This is good for when you have a list of predictions, for example, when you have a bunch of images and you want your neural network to output a set of probabilities corresponding to each possible image label for each image. In this case you want to give your softmax function a matrix of values where each row corresponds to an image and each value in each row is a feature that is used to determine how to distribute the label probabilities.

But let's say that instead of just a single label we want to generate a sentence or a list of labels. In this case we need to provide a 3D tensor where the first dimension corresponds to sentences, the second dimension corresponds to word place holders in the sentences and the third dimension corresponds to the features that will be used to determine the probabilities of the possible words that fill in each place holder. In this case the softmax will not accept the 3D tensor.

Assuming that the probabilities to output are exclusively dependent on their corresponding features and that features are not shared among different "place holders", the solution is to reshape your 3D tensor into a 2D tensor, apply your softmax and then reshape the 2D tensor back into the original 3D tensor shape. Here's an example:

Original 3D tensor: [ [ [111,112], [121,122] ], [ [211,212], [221,222] ] ] Reshaped 2D tensor: [ [111,112], [121,122], [211,212], [221,222] ] Applied softmax: [ [111',112'], [121',122'], [211',212'], [221',222'] ] Reshaping back to 3D: [ [ [111',112'], [121',122'] ], [ [211',212'], [221',222'] ] ]

It would be nice if this is done automatically behind the scene by Theano. In the mean time, here is a snippet to help you:

import theano import theano.tensor as T X = T.tensor3() (d1,d2,d3) = X.shape Y = T.nnet.softmax(X.reshape((d1*d2,d3))).reshape((d1,d2,d3))

Here is what happens step by step:

print(X.reshape((d1*d2,d3)).eval({ X: [[[1,2],[1,3]],[[1,4],[1,5]]] })) >>> [[ 1. 2.] [ 1. 3.] [ 1. 4.] [ 1. 5.]]

print(T.nnet.softmax(X.reshape((d1*d2,d3))).eval({ X: [[[1,2],[1,3]],[[1,4],[1,5]]] })) >>> array([[ 0.26894142, 0.73105858], [ 0.11920292, 0.88079708], [ 0.04742587, 0.95257413], [ 0.01798621, 0.98201379]])

print(Y.eval({ X: [[[1,2],[1,3]],[[1,4],[1,5]]] })) >>> [[[ 0.26894142 0.73105858] [ 0.11920292 0.88079708]] [[ 0.04742587 0.95257413] [ 0.01798621 0.98201379]]]

The categorical_crossentropy function can be used in the same way:

import theano import theano.tensor as T X = T.tensor3() S = T.imatrix() (d1,d2,d3) = X.shape (e1,e2) = S.shape Y = T.nnet.categorical_crossentropy( T.nnet.softmax(X.reshape((d1*d2,d3))), S.reshape((e1*e2,)) ).reshape((d1,d2))

And this is how it is used:

print(Y.eval({ X: [[[1,2],[1,3]],[[1,4],[1,5]]], S: [[0,1],[1,0]] })) >>> array([[ 1.31326169, 0.12692801], [ 0.04858735, 4.01814993]])

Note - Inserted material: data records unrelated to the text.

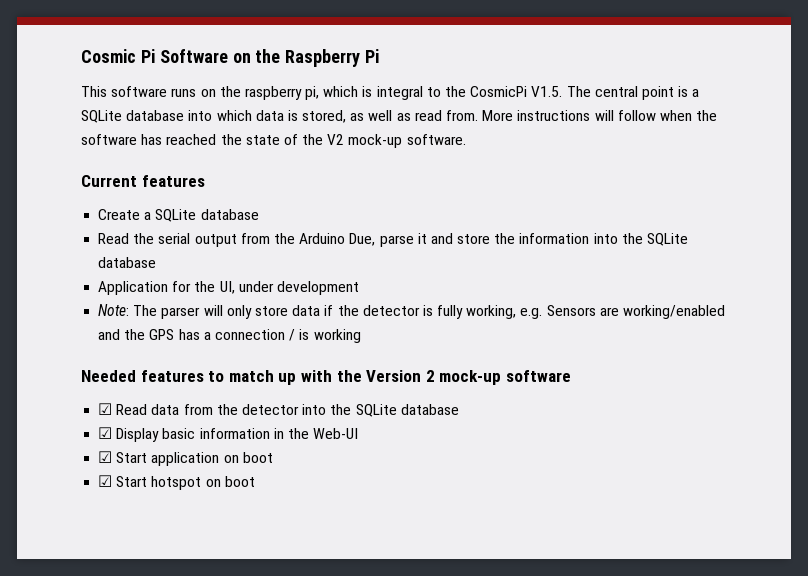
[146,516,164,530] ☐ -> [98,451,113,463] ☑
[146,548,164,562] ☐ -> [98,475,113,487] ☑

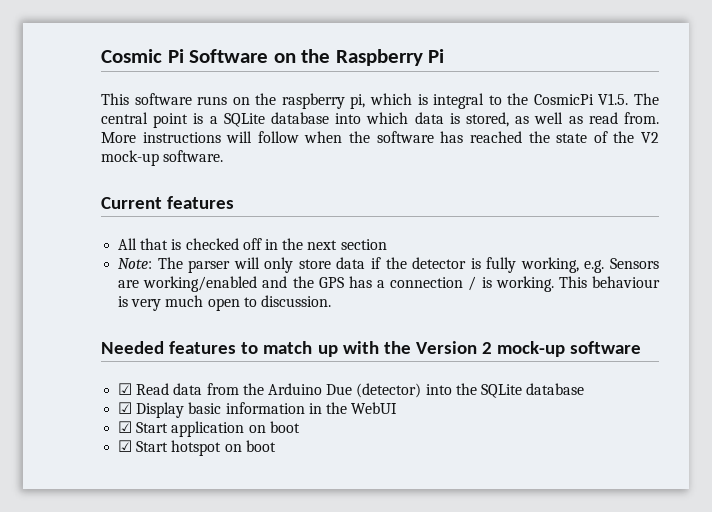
[98,209,259,222] [98,233,689,247] [98,257,157,268] [98,281,359,295] Create a SQLite database // Read the serial output from the Arduino Due, parse it and store the information into the SQLite database // Application for the UI, under development -> [118,238,387,250] All that is checked off in the next section
[313,329,361,343] working -> [495,276,661,292] [118,295,331,311] working. This behaviour is very much open to discussion.
[241,404,299,415] detector -> [267,383,422,398] Arduino Due (detector)
[313,428,359,439] Web-UI -> [351,402,398,414] WebUI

Where "S" is choosing which probability to apply negative log to in each softmax, for example the corresponding number in "S" for [1,2] is 0 so we choose the first probability the comes out of it, which is 0.26894142, to which we apply negative log, that is, -ln(0.26894142) = 1.31326169. Similarly, the corresponding number in "S" for [1,4] is 1 so we choose the second probability which is 0.95257413 from which we perform -ln(0.95257413) = 0.04858735.